Sifting manually through all these results to find exactly what he
wants would be quite a daunting task for our puzzle enthusiast.
.sup.1Altavista--http://www.alta- vista.com/
[0017] Part of this general problem is that our searches are rarely
specific enough, usually because we do not know the proper
terminology for our topic that we could use to narrow the search
down without inadvertently excluding some relevant results. Human
language adds to the problem because it is often ambiguous--for any
given search keyword, there can be a whole spectrum of meanings.

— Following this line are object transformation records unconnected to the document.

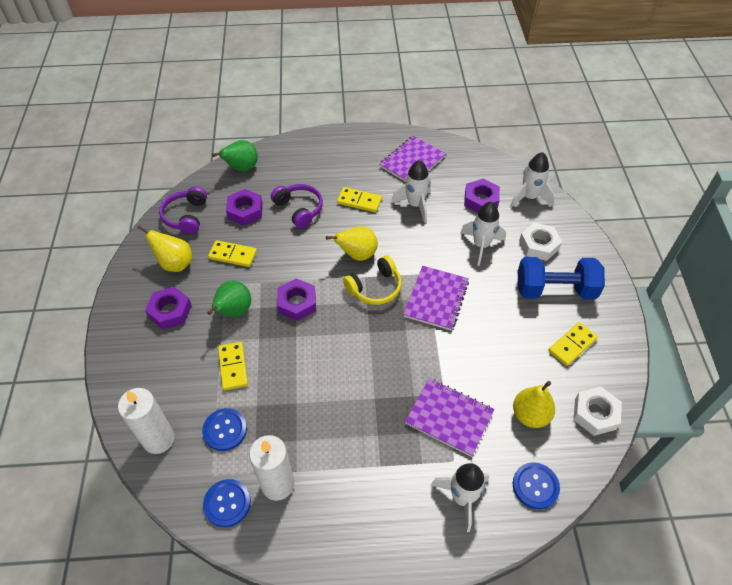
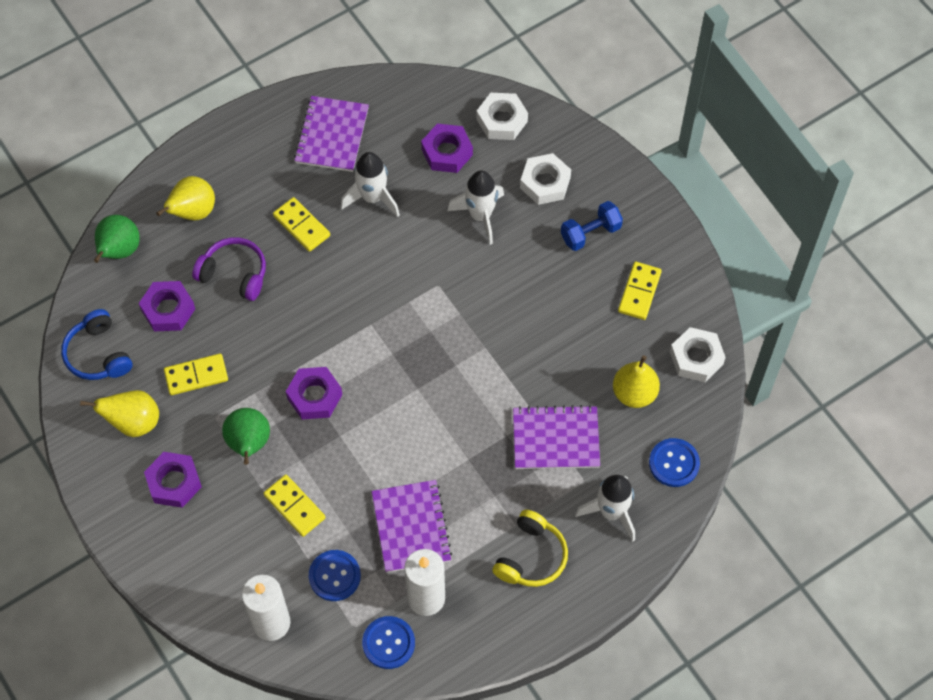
camera: 30 degrees left, 10 degrees up
purple headphones [159,187,207,234] -> blue headphones [61,309,133,380]
yellow pear [326,226,378,261] -> yellow pear moved to [156,176,215,220]
yellow domino [337,187,382,212] -> yellow domino turned 60 degrees clockwise [273,197,330,252]
yellow headphones [343,255,402,305] -> yellow headphones moved to [492,510,568,587]
purple notebook [404,266,469,330] -> purple notebook moved to [372,480,452,573]
white rocket [510,152,555,208] -> white nut [477,93,528,140]
blue dumbbell [518,257,605,299] -> blue dumbbell [561,201,623,251], size x0.60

Only an expert in the desired topic might know the appropriate
keywords needed to narrow down the search, and even an expert may
have trouble finding the results he wants among all the irrelevant
results. Let us return to our example. If our puzzle enthusiast had
known more about his topic, he might have searched instead on the
keywords "cipher" or "cryptography". The keyword "cipher" would
have narrowed down the results to 17,364 pages (at Altavista);
combining it with the original keyword "codes" would narrow it down
even further to 3,488 pages. In the enthusiast's case, choosing the
correct keywords to narrow down the search required a greater depth
of knowledge about the topic than he already had. The irony is that
if he had deeper knowledge on the topic, he might not be searching
the Web in the first place.
[0018] Prior inventions have attempted to aid the user by grouping
the results of a broad initial search into subcategories. U.S. Pat.
No. 6,167,397, "Method of clustering electronic documents in
response to a search query," describes one such method, which
involves having the computer look through each document and
algorithmically discover similarities between groups of documents
in the search results. Many World Wide Web search engines now
appear to have some incarnation of this method. Although this
method is an improvement in that it helps the user avoid some
documents that are obviously unrelated, it suffers from the same
basic problem of the ambiguity of human language and the mere fact
that no algorithm really understands the meaning of the document it
is processing. As a result, these machine-generated categories
often appear artificial and at times even misleading.
[0019] U.S. Pat. No. 5,924,090, "Method and apparatus for searching
a database of records," describes an attempt to improve further on
this by using human-generated categories that have been established
in a database beforehand. It attempts to fit each of these
documents into one of these human-generated categories, again by a
sophisticated algorithm on the document itself. This approach can
be seen implemented at Northern Light's search website..sup.2 The
approach is a little better than having machine-generated
categories, but still falls short in that it is limited to only the
pre-established categories and the knowledge of those who created
them. The World Wide Web is far too vast for any human effort to
fully categorize, and new categories are popping up all the time.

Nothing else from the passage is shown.